● About this task
Retype every line of text in the material below exactly as it appears, and leave the pictures out of your answer.

★ ★ ★ ★ ★ ★ ★

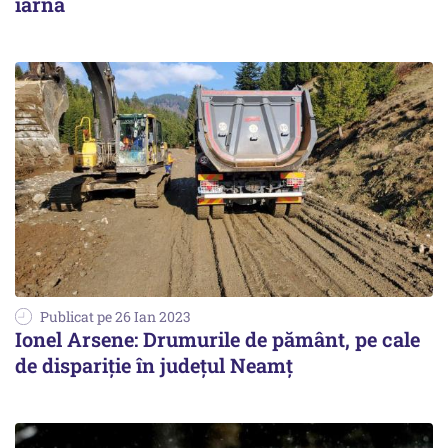
iarnă
Publicat pe 26 Ian 2023
Ionel Arsene: Drumurile de pământ, pe cale
de dispariție în județul Neamț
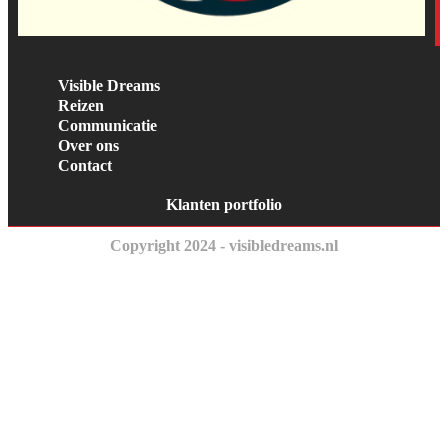
Visible Dreams
Reizen
Communicatie
Over ons
Contact
Klanten portfolio
Copyright 2024 - visibledreams.nl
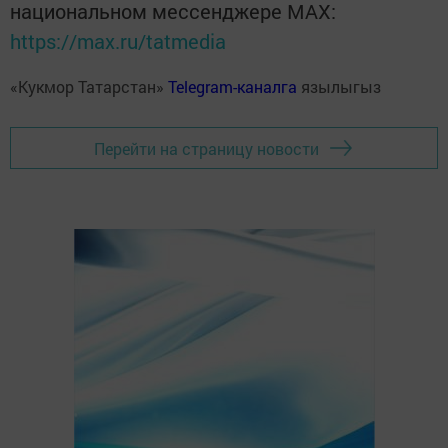
национальном мессенджере MАХ:
https://max.ru/tatmedia
«Кукмор Татарстан»
Telegram-каналга
язылыгыз
Перейти на страницу новости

★ ★ ★ ★ ★ ★ ★

● Answer box
iarnă
Publicat pe 26 Ian 2023
Ionel Arsene: Drumurile de pământ, pe cale
de dispariție în județul Neamț
Visible Dreams
Reizen
Communicatie
Over ons
Contact
Klanten portfolio
Copyright 2024 - visibledreams.nl
национальном мессенджере MАХ:
https://max.ru/tatmedia
«Кукмор Татарстан»
Telegram-каналга
язылыгыз
Перейти на страницу новости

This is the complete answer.